Cocaine is notoriously difficult to quit with high rates of relapse. In those who do relapse, four in 10 do so because they have a craving for the drug. For the others, the reasons were previously not totally clear.
Shocking Results In Study On Self-Control In Addicts
What the researchers discovered was that over time, drug use becomes something beyond the control of an addict. In lab rats, a portion of their brain, which plays an important role in goal-directed behavior changed with ongoing drug use. Over time, another part of the brain became impacted which affects habitual behavior. At this point, the lab rats lost control and were merely responding automatically.

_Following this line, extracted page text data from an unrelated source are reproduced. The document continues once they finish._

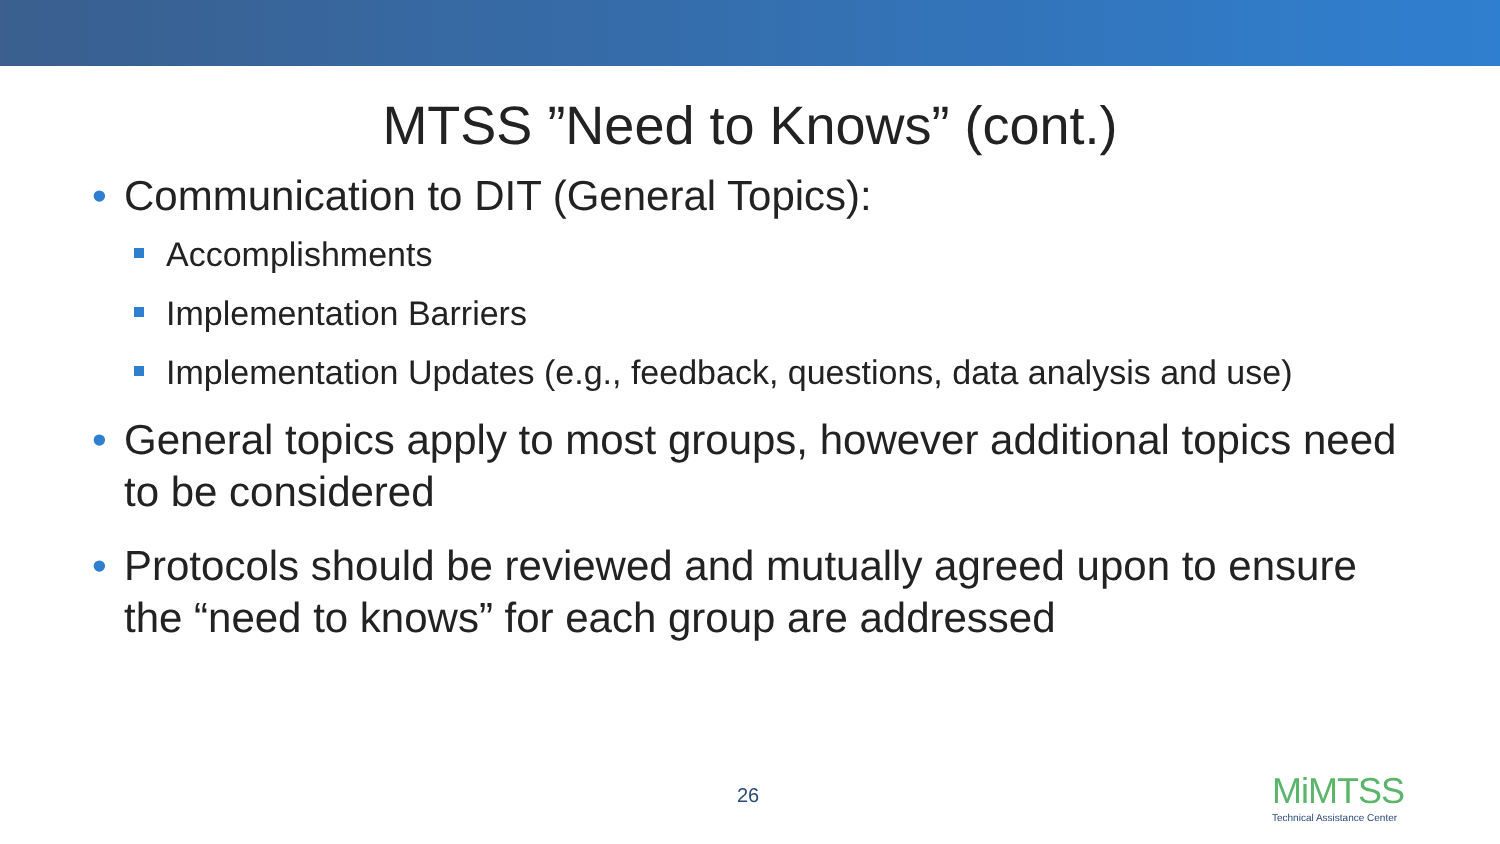MTSS ”Need to Knows” (cont.)
• Communication to DIT (General Topics):
Accomplishments
Implementation Barriers
Implementation Updates (e.g., feedback, questions, data analysis and use)
• General topics apply to most groups, however additional topics need to be considered
• Protocols should be reviewed and mutually agreed upon to ensure the “need to knows” for each group are addressed
26
MiMTSS
Technical Assistance Center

In other words, a previously unknown pathway within the brain that links impulse with habits has been discovered.
This finding contradicts the belief of many that addiction is only a result of a lack of self-control. Rather, there is a change in a portion of the brain that does not necessarily respond to cognitive behavioral therapy and other commonly used treatments.
The Use Of Drugs To Prevent Relapse
In another study published by Biological Psychiatry, N-acetylcysteine, a drug used to treat paracetamol overdose, was shown to decrease lab rats’ desire to continue cocaine use. This finding may eventually lead to more studies and research being conducted on drugs that can potentially help individuals who are struggling with drug addiction and relapse.
One of the key indicators that someone has an addiction is that they will continue the use of a substance even when there are negative consequences. This indicates that more is going on than just a lack of self-control. With these new findings, there may eventually be new treatment protocols that can increase the chance of life-long recovery without relapse.